Transcribe the data in full and exactly, omitting any pictures.

Records from a data source:
•••

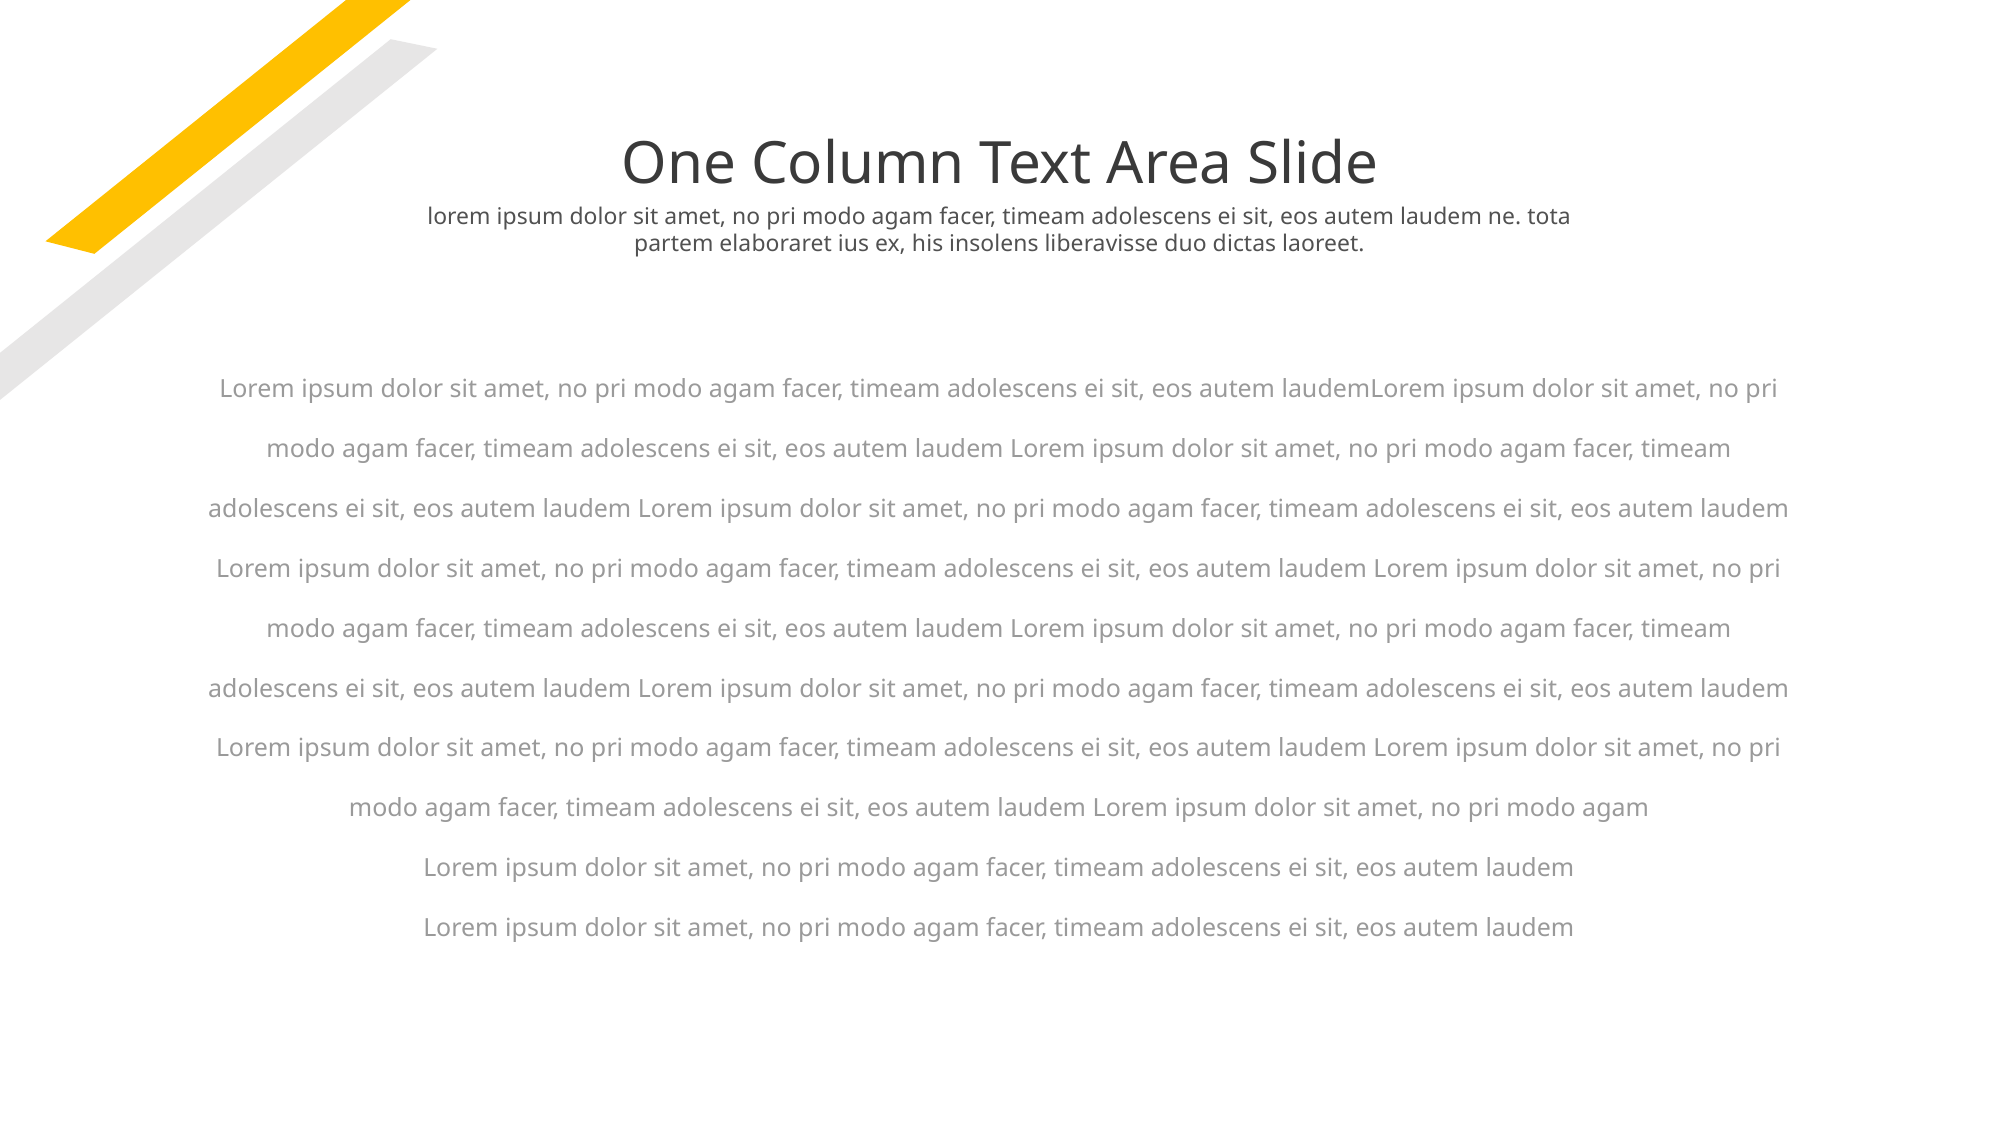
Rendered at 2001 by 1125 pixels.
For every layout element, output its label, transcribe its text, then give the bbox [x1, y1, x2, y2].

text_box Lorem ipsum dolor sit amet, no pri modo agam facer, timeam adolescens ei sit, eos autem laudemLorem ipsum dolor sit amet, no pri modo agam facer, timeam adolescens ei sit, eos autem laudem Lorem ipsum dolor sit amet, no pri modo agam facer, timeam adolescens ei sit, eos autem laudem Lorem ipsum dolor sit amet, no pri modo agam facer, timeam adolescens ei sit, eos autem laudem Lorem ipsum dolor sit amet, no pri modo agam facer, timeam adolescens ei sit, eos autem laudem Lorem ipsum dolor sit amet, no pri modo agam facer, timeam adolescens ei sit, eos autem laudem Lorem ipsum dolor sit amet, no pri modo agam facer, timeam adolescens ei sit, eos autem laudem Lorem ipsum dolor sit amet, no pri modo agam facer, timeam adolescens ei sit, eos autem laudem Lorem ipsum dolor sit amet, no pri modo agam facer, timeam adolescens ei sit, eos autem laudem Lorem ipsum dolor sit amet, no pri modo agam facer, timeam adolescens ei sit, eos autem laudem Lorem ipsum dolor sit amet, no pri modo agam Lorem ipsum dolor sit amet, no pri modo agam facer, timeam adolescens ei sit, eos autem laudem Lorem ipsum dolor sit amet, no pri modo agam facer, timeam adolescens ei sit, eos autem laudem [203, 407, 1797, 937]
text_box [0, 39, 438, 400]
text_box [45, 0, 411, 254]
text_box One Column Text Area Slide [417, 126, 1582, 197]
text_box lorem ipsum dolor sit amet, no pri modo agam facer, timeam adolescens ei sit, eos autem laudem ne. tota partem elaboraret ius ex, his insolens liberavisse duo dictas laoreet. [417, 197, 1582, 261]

•••

**Result of this exercise:**
Rendered at 2001 by 1125 pixels.
For every layout element, output its label, transcribe its text, then give the bbox [x1, y1, x2, y2].

text_box Lorem ipsum dolor sit amet, no pri modo agam facer, timeam adolescens ei sit, eos autem laudemLorem ipsum dolor sit amet, no pri modo agam facer, timeam adolescens ei sit, eos autem laudem Lorem ipsum dolor sit amet, no pri modo agam facer, timeam adolescens ei sit, eos autem laudem Lorem ipsum dolor sit amet, no pri modo agam facer, timeam adolescens ei sit, eos autem laudem Lorem ipsum dolor sit amet, no pri modo agam facer, timeam adolescens ei sit, eos autem laudem Lorem ipsum dolor sit amet, no pri modo agam facer, timeam adolescens ei sit, eos autem laudem Lorem ipsum dolor sit amet, no pri modo agam facer, timeam adolescens ei sit, eos autem laudem Lorem ipsum dolor sit amet, no pri modo agam facer, timeam adolescens ei sit, eos autem laudem Lorem ipsum dolor sit amet, no pri modo agam facer, timeam adolescens ei sit, eos autem laudem Lorem ipsum dolor sit amet, no pri modo agam facer, timeam adolescens ei sit, eos autem laudem Lorem ipsum dolor sit amet, no pri modo agam Lorem ipsum dolor sit amet, no pri modo agam facer, timeam adolescens ei sit, eos autem laudem Lorem ipsum dolor sit amet, no pri modo agam facer, timeam adolescens ei sit, eos autem laudem [203, 407, 1797, 937]
text_box [0, 39, 438, 400]
text_box [45, 0, 411, 254]
text_box One Column Text Area Slide [417, 126, 1582, 197]
text_box lorem ipsum dolor sit amet, no pri modo agam facer, timeam adolescens ei sit, eos autem laudem ne. tota partem elaboraret ius ex, his insolens liberavisse duo dictas laoreet. [417, 197, 1582, 261]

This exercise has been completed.